The image quality in daylight is almost acceptable and this is mainly due to the details that are on the lower side and this is something I did not expect from a smartphone in this price range. Dynamic range suffers mainly because the phone can’t tell when to use HDR or not and will automatically turn it off, resulting in blown highlights or overexposed areas. During the review period, I kept the AI ​​mode on as it resulted in better images with decent dynamic range compared to the squashed blacks I got in regular shots. But it also results in more saturated images, depending on the scene.

Redmi Note 12 5G Daylight Sample Cameras. From top to bottom: Main camera, ultra-wide camera, close-up (main camera) (Tap to view full size)

The phone’s macro camera is difficult to use mainly because of the fixed focus setting and the results after all the settings are not worth the effort. The performance of the ultra-wide camera is predictably worse than the main camera, with lots of cylindrical distortion and purple banding in the brighter areas of the image.

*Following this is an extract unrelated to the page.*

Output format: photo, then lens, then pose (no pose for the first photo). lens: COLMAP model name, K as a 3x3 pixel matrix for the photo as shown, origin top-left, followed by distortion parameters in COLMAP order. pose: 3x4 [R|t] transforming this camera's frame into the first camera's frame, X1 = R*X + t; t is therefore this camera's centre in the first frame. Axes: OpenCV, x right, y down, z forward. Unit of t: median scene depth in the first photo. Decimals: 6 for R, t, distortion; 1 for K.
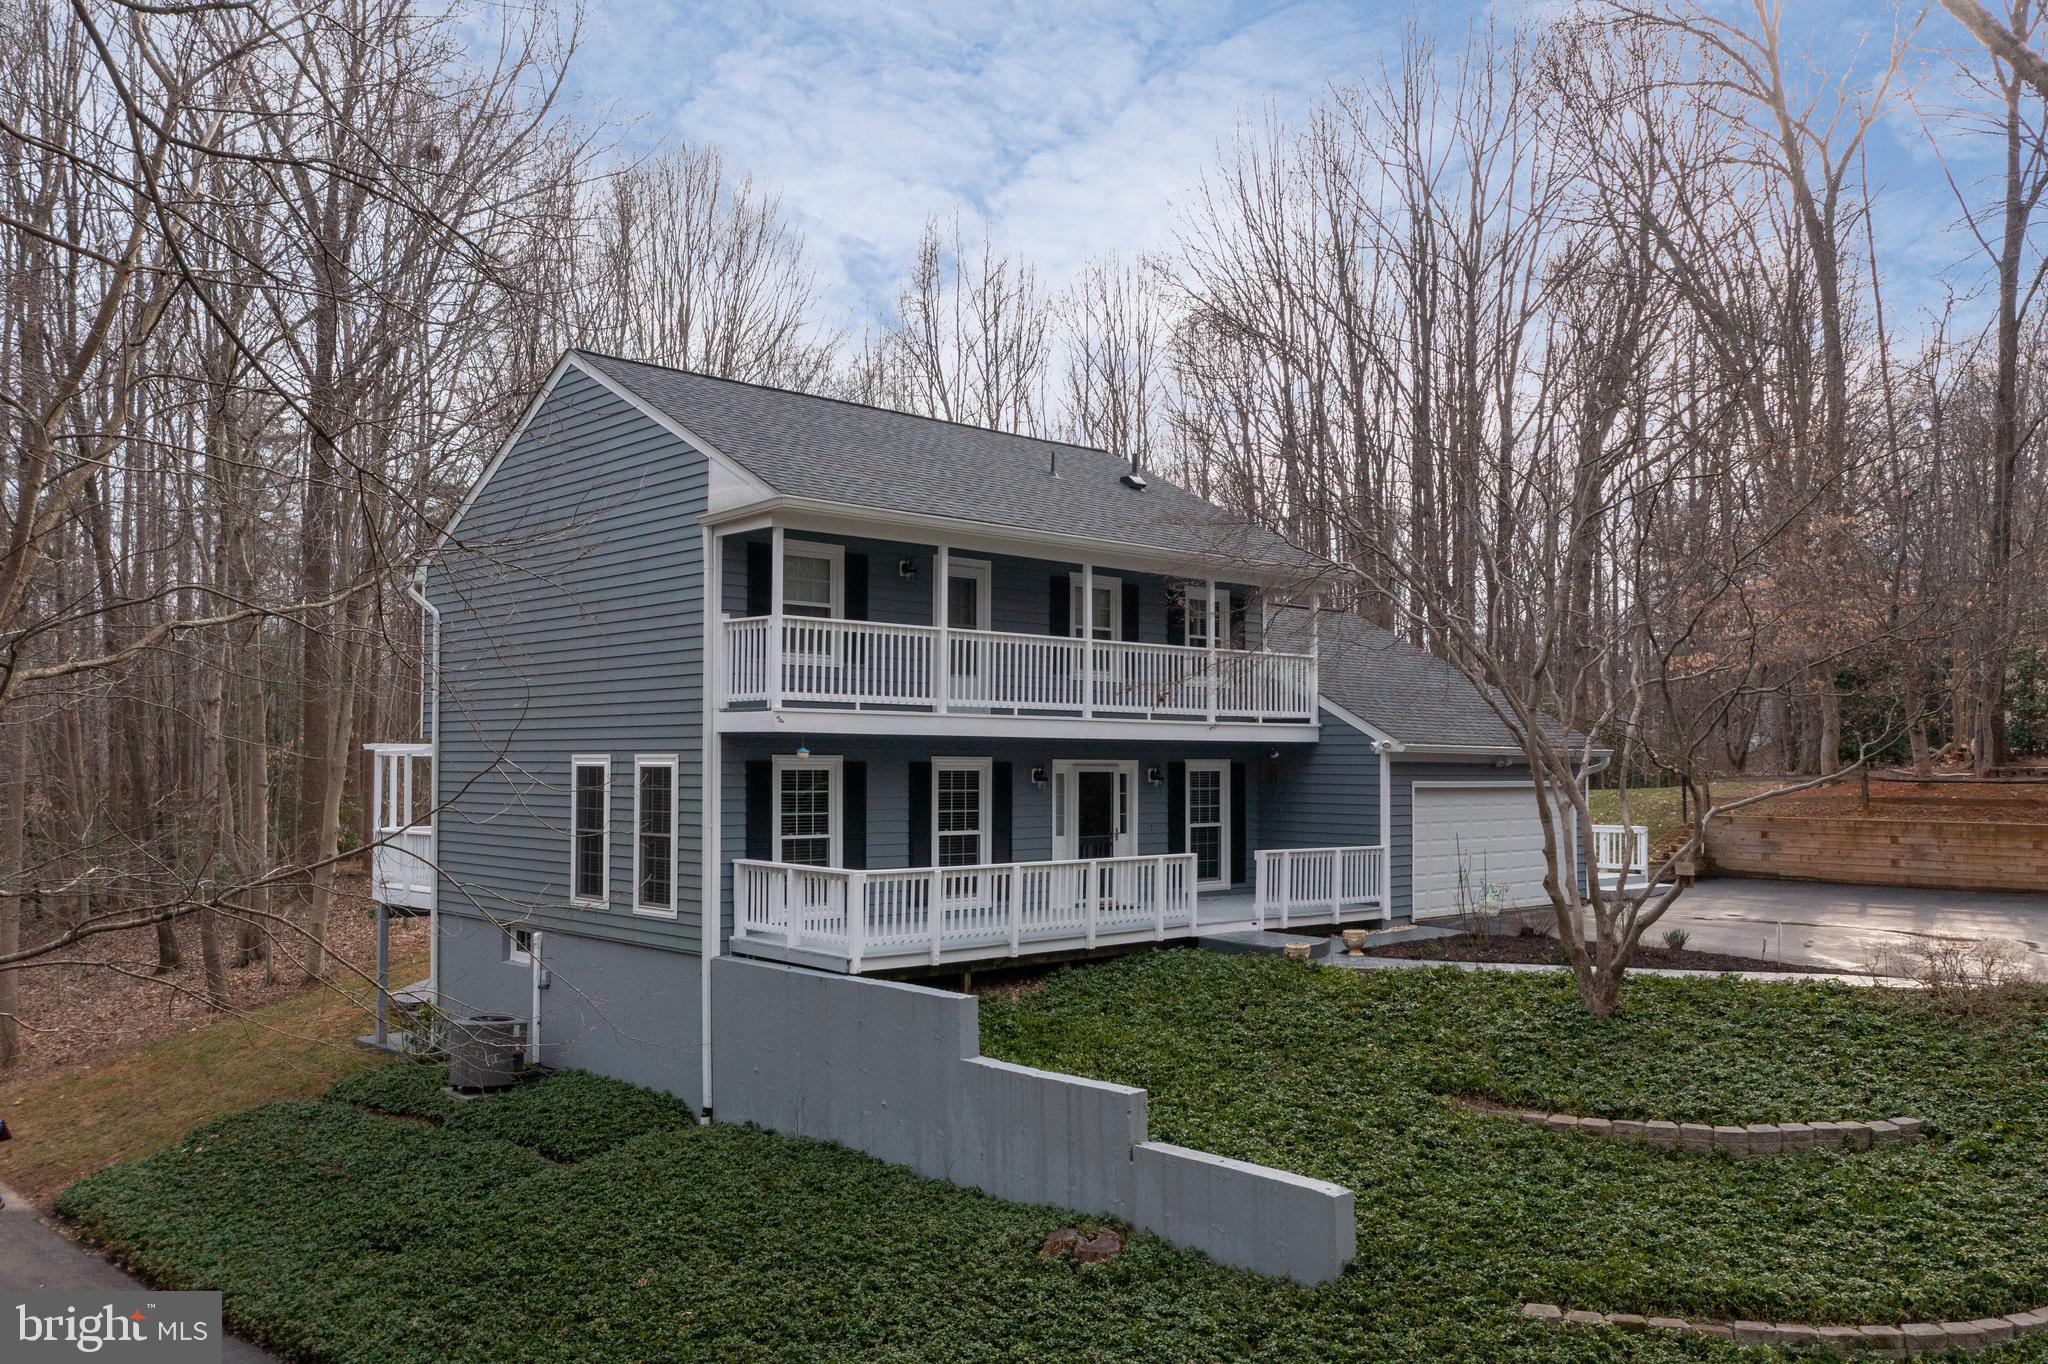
lens RADIAL K [[1623.0, 0, 1031.4], [0, 1623.0, 650.4], [0, 0, 1]] dist [0.013016, 0.033821]
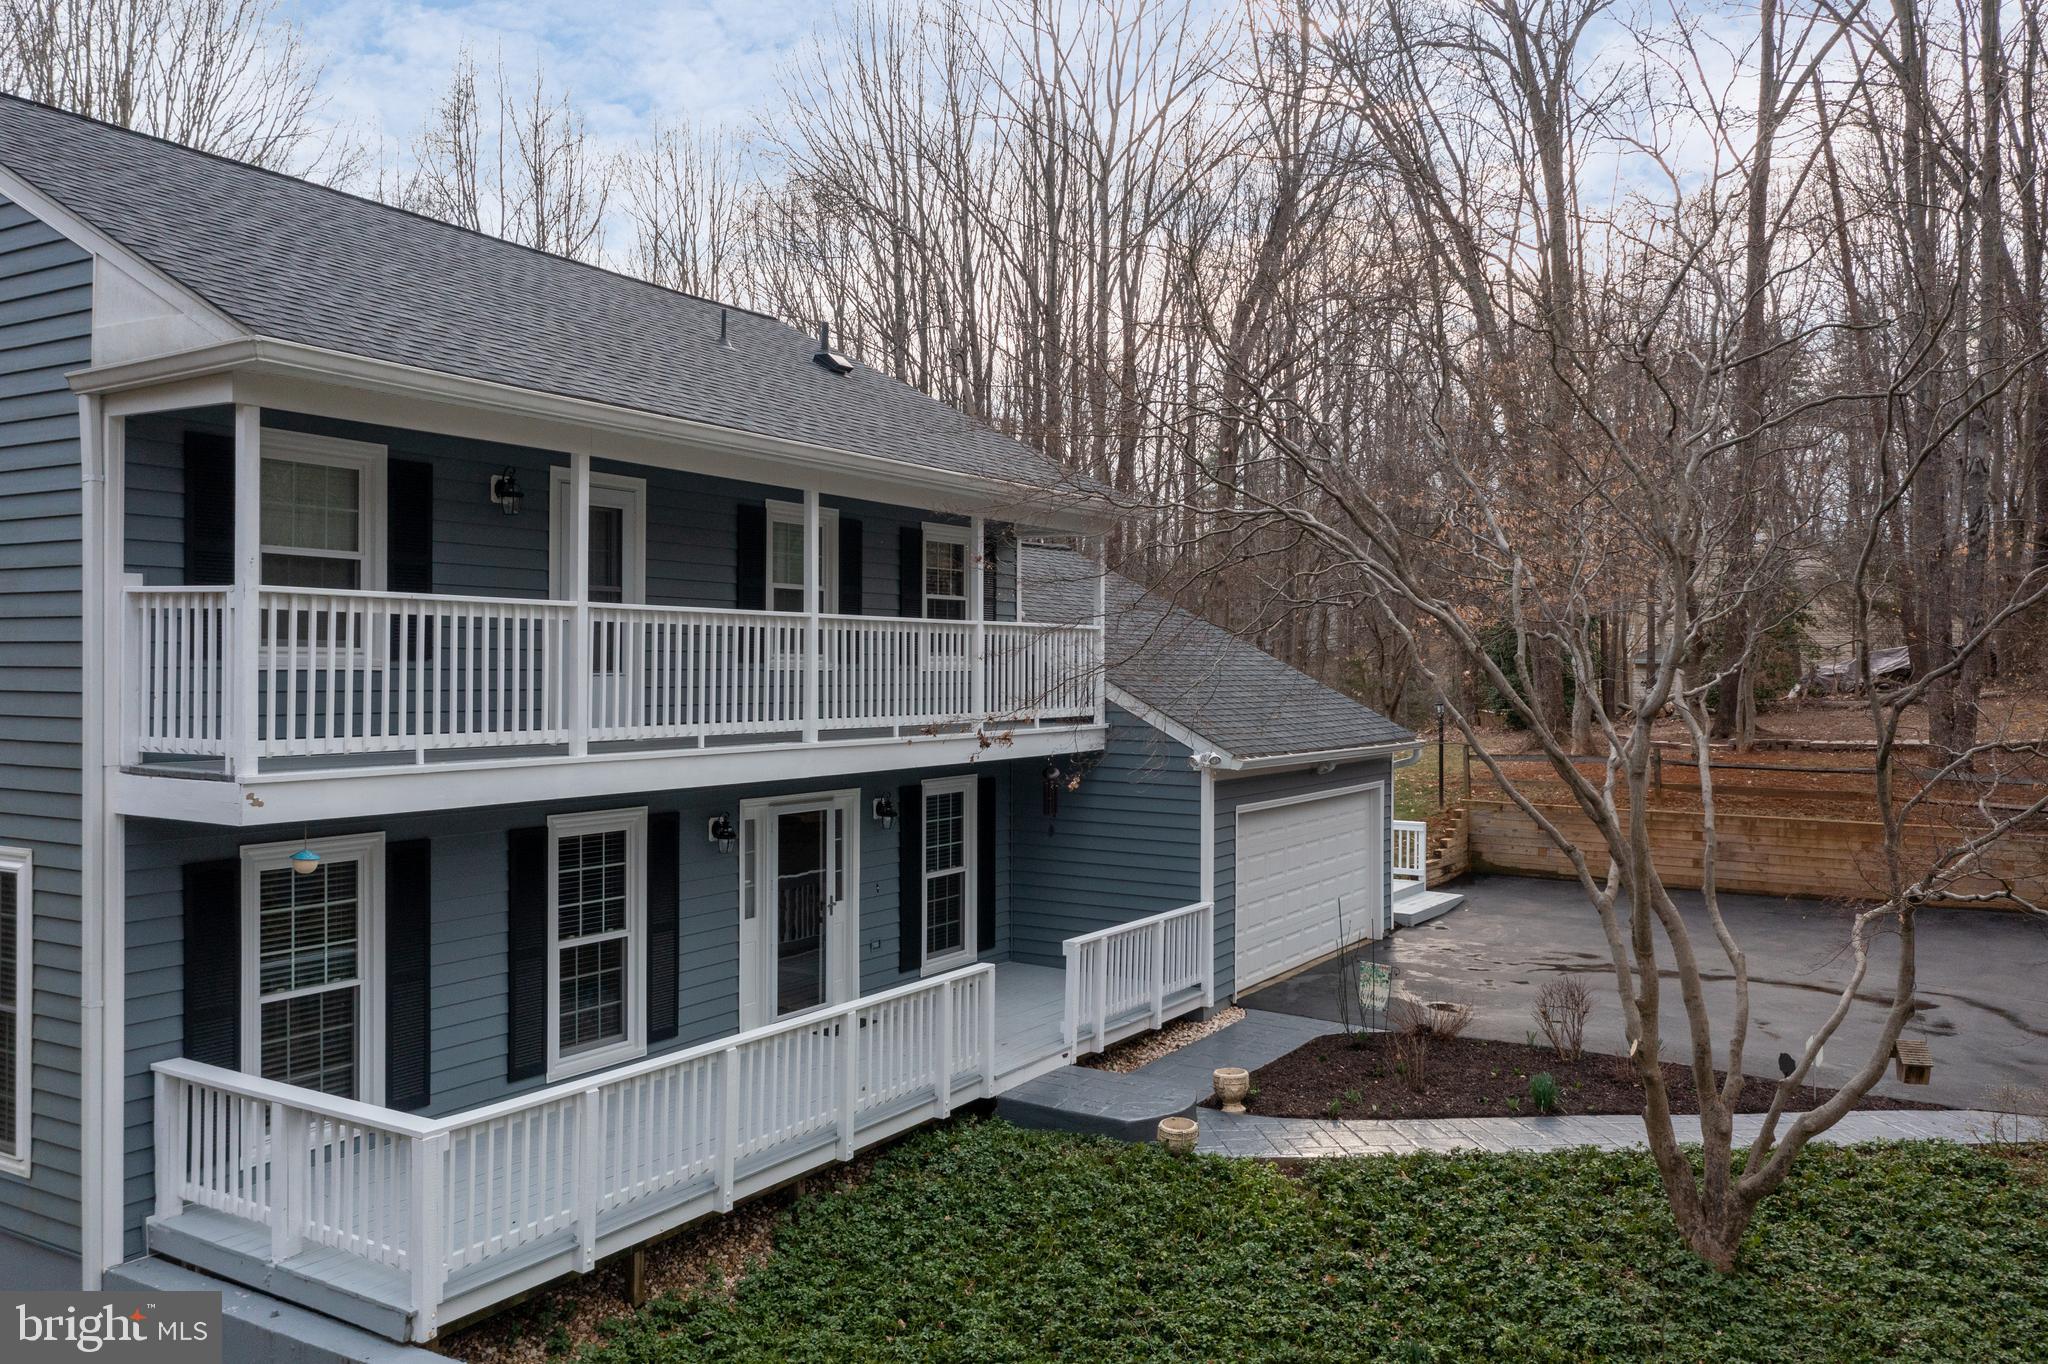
lens RADIAL K [[1623.0, 0, 1031.4], [0, 1623.0, 650.4], [0, 0, 1]] dist [0.013016, 0.033821]
pose [[0.960595, 0.002801, 0.277939, -0.061662], [-0.019063, 0.998259, 0.055823, -0.031648], [-0.277299, -0.058921, 0.958975, 0.432041]]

The color tones and dynamic range are far off compared to the actual scene, and photos look like they were captured using a filter.

Daylight selfies look sharp with decent detail and edge detection, but with a blown-out background. In low light, photos look soft and lack detail, so they end up looking pretty flat. There is no night mode available for the ultra-wide camera to save the day (or rather the night).

Redmi Note 12 5G camera examples in low light. Top: Auto Mode, Bottom: Night Mode (Tap to view full size)

The low-light performance of the main camera is quite poor even when shooting city streets with lots of ambient light. The main camera just can’t capture good details in automatic mode. Switching to night mode helps bring out some detail in the scene, but with flat textures and colors that looked like oil paintings when zoomed in. There’s also a lot of visible noise in darker areas, even when using night mode. Video recording quality tops out at 1080p at 30fps and is passable at best with choppy bitrate and slightly jittery frames along with low detail.


At Rs. 17,999, it’s hard to recommend Xiaomi’s Redmi Note 12 5G unless all you want is reliable battery life. Xiaomi seems to have lost focus with its base model Redmi Note this year and is trying to tick all the boxes instead of focusing on quality. The cameras are perhaps the biggest disappointment, as it often fails to get even the basics right, especially when compared to other smartphones at and below this price point.

Realme 10 Pro 5G, at an additional Rs. 1000, features a better SoC, a 108-megapixel primary camera and stereo speakers, along with an interesting design. Motorola’s Moto G82 5G (Review) is also a better choice at Rs. 18,999 with an OIS enabled primary camera, IP52 rating, stereo speakers and almost stock Android which is confirmed to get its Android 13 update this year.